| PROBLEM SET |
• 1. In the book reviews, whose points of view do the chapters of The Lost Hero alternate among?
• 2. Please reproduce the passage of the book reviews starting with "My only real" and going on through "helping revive Frannie?".

| QUOTED PASSAGE |
But, approaching this book, I was more receptive to the funny bits. This is (I think) partly because it's a Young Adult book, but it's also partly because of the Wee Free Men themselves - the Nac Mac Feegle. I mean, they help around the farm, like pixies, but they speak with a brogue, they wear kilts, and they're blue - they're not pixies, they're *pict-sies*! They're hilariously written, and they're a big part of why I enjoyed this book so much.


#288 The Lost Hero by Rick Riordon


Riordan's first series, Percy Jackson and the Olympians, dealt with the demigod children of the Greek gods. In this newer series, we're introduced to the idea that those Greek gods and their Roman counterparts are just different aspects of the same beings. This first book introduces us to three new kids - Jason, Piper, and Leo - and the chapters in the book alternate among their points of view. We're also introduced to a lot of new supporting characters, from other campers in the various cabins at Camp Half-Blood (give it up for my brothers and sisters in the Hypnos cabin!) to various gods and other figures from Greek mythology - most of whom are damaged versions of their legendary selves. Riordan does a good job of teaching readers about the true mythological figures and stories, while entertaining us with new action and humorous situations.

My only real complaints are that the story felt a bit slow at times, and that the girlfriend/boyfriend stuff between Jason and Piper was unnecessary.


Friday, January 27, 2017

#291 The Lake House by James Patterson


The single worst book I've read by Patterson. So many ways that this is bad:

- A twelve-year-old girl and a boy of about the same age have sex. But it's ok, because they're bird-people and they mature at a different rate. Also, the girl lays two eggs. No one even knew she was, I don't know, pregnant? Is that what we call it?

- Frannie - the narrator - dies. It's not really a spoiler, because she gets better. I don't even understand this one. She's dead, and suddenly nurses are removing wires and tubes and stuff. Are these the same nurses who were working for the bad guy? And now they're helping revive Frannie?

| SUPPLIED ENTRIES |

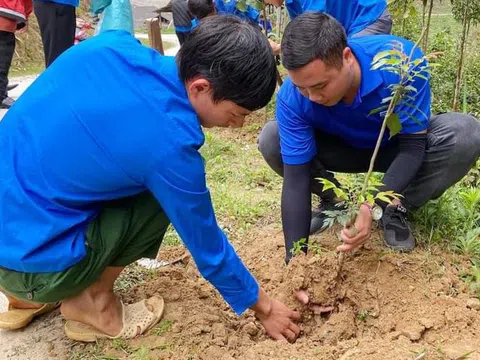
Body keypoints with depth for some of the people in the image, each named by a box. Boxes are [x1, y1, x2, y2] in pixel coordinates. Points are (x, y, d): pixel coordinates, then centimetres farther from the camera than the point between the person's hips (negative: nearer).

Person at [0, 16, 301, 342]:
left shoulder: (112, 44, -5)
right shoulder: (169, 143, -22)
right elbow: (208, 247, -9)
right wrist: (263, 307, 7)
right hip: (30, 259, -7)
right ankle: (92, 304, 7)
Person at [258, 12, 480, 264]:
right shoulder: (291, 98, -31)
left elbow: (413, 144, -30)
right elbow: (295, 177, -28)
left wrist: (374, 207, -44)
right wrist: (295, 256, -34)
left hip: (397, 148, -1)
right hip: (344, 150, 1)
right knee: (271, 140, -23)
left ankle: (395, 210, -9)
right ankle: (333, 200, 2)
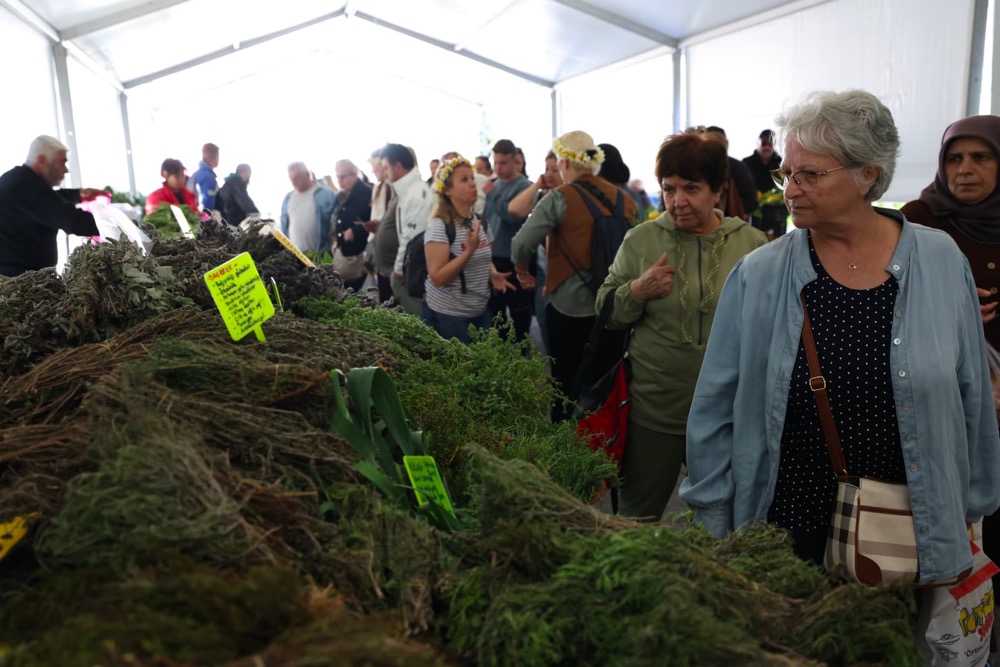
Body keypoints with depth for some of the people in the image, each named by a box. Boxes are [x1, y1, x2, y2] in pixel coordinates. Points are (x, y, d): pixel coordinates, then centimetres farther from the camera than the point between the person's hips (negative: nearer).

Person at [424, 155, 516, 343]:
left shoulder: (481, 222, 5)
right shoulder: (439, 226, -16)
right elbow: (437, 278, -22)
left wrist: (493, 274, -2)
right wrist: (469, 250, -29)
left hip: (480, 312, 7)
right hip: (447, 315, -7)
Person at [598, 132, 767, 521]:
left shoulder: (752, 244, -3)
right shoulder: (641, 240, -3)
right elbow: (605, 312, 1)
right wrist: (636, 291, -16)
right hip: (654, 405, 0)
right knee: (637, 516, 14)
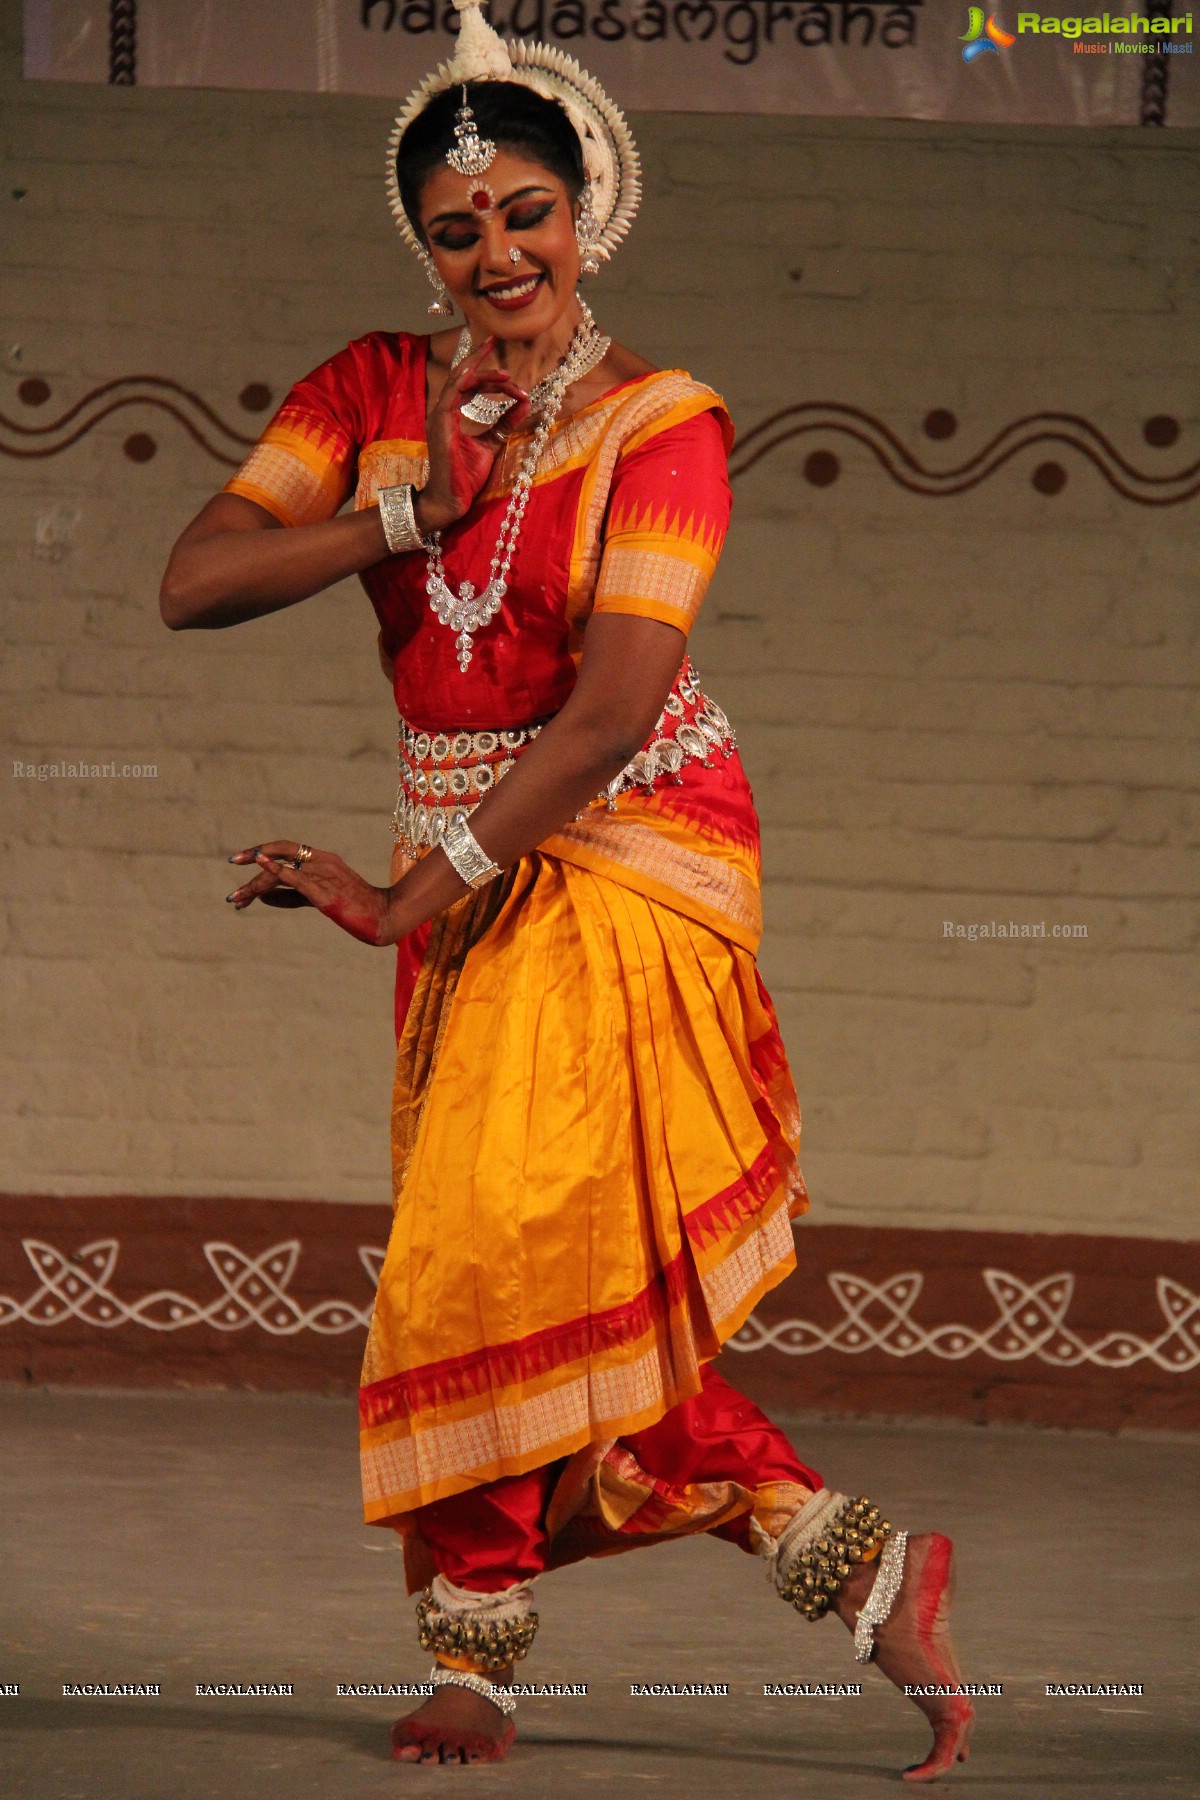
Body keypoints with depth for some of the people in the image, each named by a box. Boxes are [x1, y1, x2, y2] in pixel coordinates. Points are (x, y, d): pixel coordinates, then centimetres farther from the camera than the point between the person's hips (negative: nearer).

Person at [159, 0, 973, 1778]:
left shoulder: (660, 424, -10)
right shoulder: (376, 392, 4)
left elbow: (613, 708, -19)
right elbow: (193, 583, -4)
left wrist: (409, 893, -22)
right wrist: (414, 513, -14)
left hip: (627, 851, -5)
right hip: (470, 856, 5)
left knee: (510, 1238, -14)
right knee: (569, 1290, 0)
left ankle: (475, 1650, -4)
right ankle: (857, 1568, 7)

| YOUR WRITTEN ANSWERS |
• 1. Jason, Piper, and Leo.

• 2.
My only real complaints are that the story felt a bit slow at times, and that the girlfriend/boyfriend stuff between Jason and Piper was unnecessary.


Friday, January 27, 2017

#291 The Lake House by James Patterson


The single worst book I've read by Patterson. So many ways that this is bad:

- A twelve-year-old girl and a boy of about the same age have sex. But it's ok, because they're bird-people and they mature at a different rate. Also, the girl lays two eggs. No one even knew she was, I don't know, pregnant? Is that what we call it?

- Frannie - the narrator - dies. It's not really a spoiler, because she gets better. I don't even understand this one. She's dead, and suddenly nurses are removing wires and tubes and stuff. Are these the same nurses who were working for the bad guy? And now they're helping revive Frannie?